If you’re part of the technical writing team that’s continually working on the API, you might be involved in writing the updates for it.
Therefore, a sound practice to follow is to update the relevant documents as soon as a new update or product version goes live.
You can also use alarms and notifications to let you, or another stakeholder at the company, know that a document needs revising.
Archbee has a verification feature that lets you select a period after which a document will become unverified and set the appropriate person at the company who will be tasked with having a look at the document and confirming that it’s up to date.
But it’s about more than just keeping the documentation fresh.
Maintaining documentation also means keeping a close eye on how the document is used by collecting continuous feedback from users and acting on it.
That’s why quality documentation pages usually provide a quick survey for users, like the one in the screenshot below.
That way, if you notice that a document is being marked as unhelpful, you can take a closer look at it and fix what’s causing users trouble and provide a better experience for them.
Updating API documentation, as well as periodically verifying it and acting on user feedback are all very effective ways of maintaining API documentation.
Make these activities a part of your routine for all existing documentation and you’ll never have to worry if your documents are hitting the mark.
Creating API documentation is no walk in the park.

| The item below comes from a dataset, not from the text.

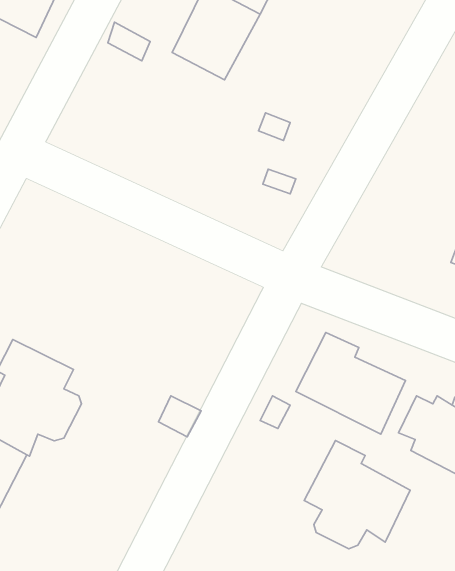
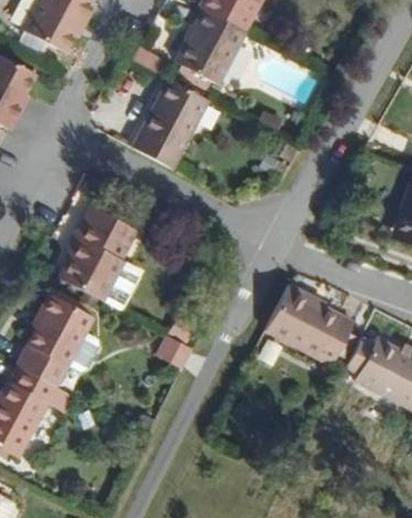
building: none -> [135,80,208,170]
building: none -> [58,207,133,301]
building: [304,441,410,549] -> none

In fact, API documentation is some of the most complex writing you’ll ever have to do as a technical writer.
Luckily, there’s a systematic approach to the process that makes the task much easier and more accurate.
In this article, we’ve broken down the API documentation writing process into seven manageable steps you can take to create efficient, accurate, and extremely valuable API documents every time.
Follow these steps to writing API documentation, and you’ll never feel lost or confused when writing API documentation again.